In Mystic, the work is being done only where landowners agree to it. None of the land can be taken over by the government or the Pequots, or restricted in use.

The work, being done with grants from the National Park Service’s American Battlefield Protection Program, will also look at related Pequot War battle spots elsewhere in Connecticut, on Rhode’s Island’s Block Island and in Dover Plains , N.Y.

The Pequot War, waged from 1636 to 1638, broke out as tensions escalated between that powerful tribe and English settlers, who were bolstered by other tribes angry at the aggressive Pequots.

After the Pequots’ fort was burned, those who escaped were slaughtered as they fled or caught and enslaved, either by the English or their tribal allies.

Today, the Mashantucket Pequots descendants of survivors given to the Mohegans as slaves operate the Foxwoods Resort Casino. Another group, the Eastern Pequots, descend from survivors enslaved by the Narragansetts and live in nearby North Stonington.

Members of both tribes are part of this summer’s battlefield mapping and archaeology project, a joint venture between the Mashantucket Pequot Museum & Research Center at Foxwoods and the University of Connecticut.
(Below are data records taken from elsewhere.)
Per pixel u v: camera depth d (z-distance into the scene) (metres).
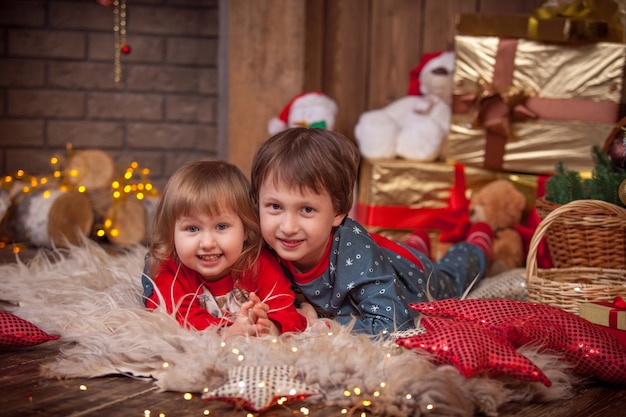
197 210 1.47
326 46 2.94
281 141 1.54
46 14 3.11
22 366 1.41
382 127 2.67
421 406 1.20
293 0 2.81
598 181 1.84
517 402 1.30
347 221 1.64
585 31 2.29
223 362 1.31
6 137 3.15
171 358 1.35
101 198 2.70
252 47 2.82
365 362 1.28
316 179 1.49
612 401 1.33
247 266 1.56
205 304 1.58
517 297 1.99
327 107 2.68
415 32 2.92
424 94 2.77
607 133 2.31
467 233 2.44
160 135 3.23
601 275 1.79
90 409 1.21
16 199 2.61
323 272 1.61
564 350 1.39
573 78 2.34
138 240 2.70
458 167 2.50
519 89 2.41
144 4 3.15
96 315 1.59
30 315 1.63
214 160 1.58
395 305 1.55
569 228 1.84
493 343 1.29
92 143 3.20
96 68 3.17
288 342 1.42
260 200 1.54
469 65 2.49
“A lot of people think the Pequot War was just the one massacre, this single site, but it’s so much more than that,” said Joseph Peters Jr., 24, a Mashantucket Pequot and UConn student. “There’s so much culture sitting under the ground, under the earth, for so long just waiting to be discovered.”

The researchers have already found remnants of English metal uniform buttons, bandoliers and other items that might help mark where settlers marched, camped before the attack and retreated afterward. The artifacts are being cataloged at the museum and will be kept and displayed there.
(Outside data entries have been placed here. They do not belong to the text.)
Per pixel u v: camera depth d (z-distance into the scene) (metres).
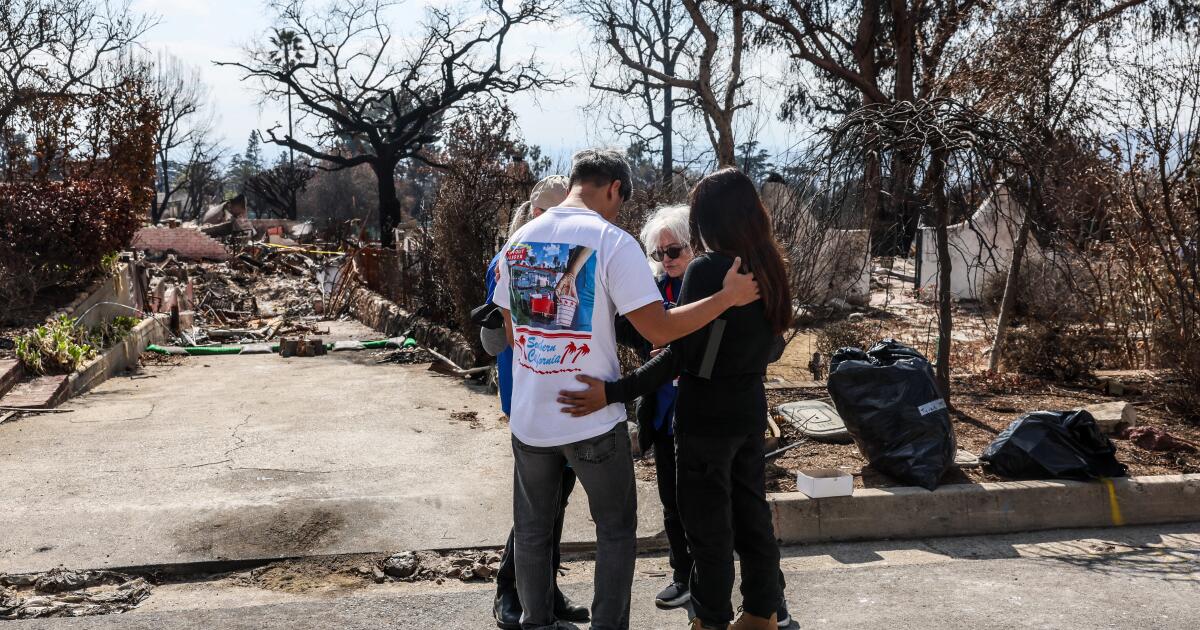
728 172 3.17
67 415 7.95
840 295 7.25
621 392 2.95
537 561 3.18
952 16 8.97
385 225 35.59
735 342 3.09
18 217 12.42
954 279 18.20
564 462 3.22
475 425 7.41
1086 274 9.52
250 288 24.86
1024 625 3.55
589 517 4.82
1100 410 6.42
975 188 6.45
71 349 9.91
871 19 23.69
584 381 2.95
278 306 22.33
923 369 5.16
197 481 5.57
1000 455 5.19
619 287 2.90
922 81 8.75
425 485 5.46
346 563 4.33
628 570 3.10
“I tell people all the time, history and archaeology are right in your backyards, right under your feet, and this is a classic example of that,” Connecticut State Archaeologist Nicholas Bellantoni said.

“The Pequot War is a short time ago, actually, by an archaeologist’s reckoning, so absolutely the potential is there to recover some very significant artifacts,” he said.

Dr. Kevin McBride, who’s leading the mapping project, said they still have to sort through “a lot of background noise” at the sites, including old coins, bottle caps and other useless items left from centuries of occupation.

“You’re either good or lucky in this work. Maybe we’ve been a little of both,” said McBride, a UConn anthropology professor and research director of the Pequot museum.

Despite the centuries that have passed, emotions over the Mystic battle still run high in eastern Connecticut. The “Tree of Peace” atop Pequot Hill is the fourth of its kind; vandals chopped down the first three.

The dig area sits in a quiet neighborhood in Mystic, a coastal town that draws tourists with an aquarium and a large maritime museum that recreates a 19th century fishing and shipbuilding village. The phenomenal success of the Foxwoods casino has brought heavy traffic to the area, angering some in the once-sleepy region.

Some homeowners even worried that the wealthy Mashantucket Pequots could use the archaeology project as a way to take their property. McBride says convincing the landowners that the Pequots can’t do so has been one of his biggest challenges.

Historians are split to this day on whether the Pequots were victims of cruel English settlers who wanted their land or brought the attack on themselves by raiding a settlement a month earlier in Wethersfield, killing nine people and carrying off two girls.

The researchers in Mystic aren’t taking sides.

“I’m just trying to figure it out,” McBride said. “When you try to be really open to the facts of all sides is when you’re going to find some amazing new things.”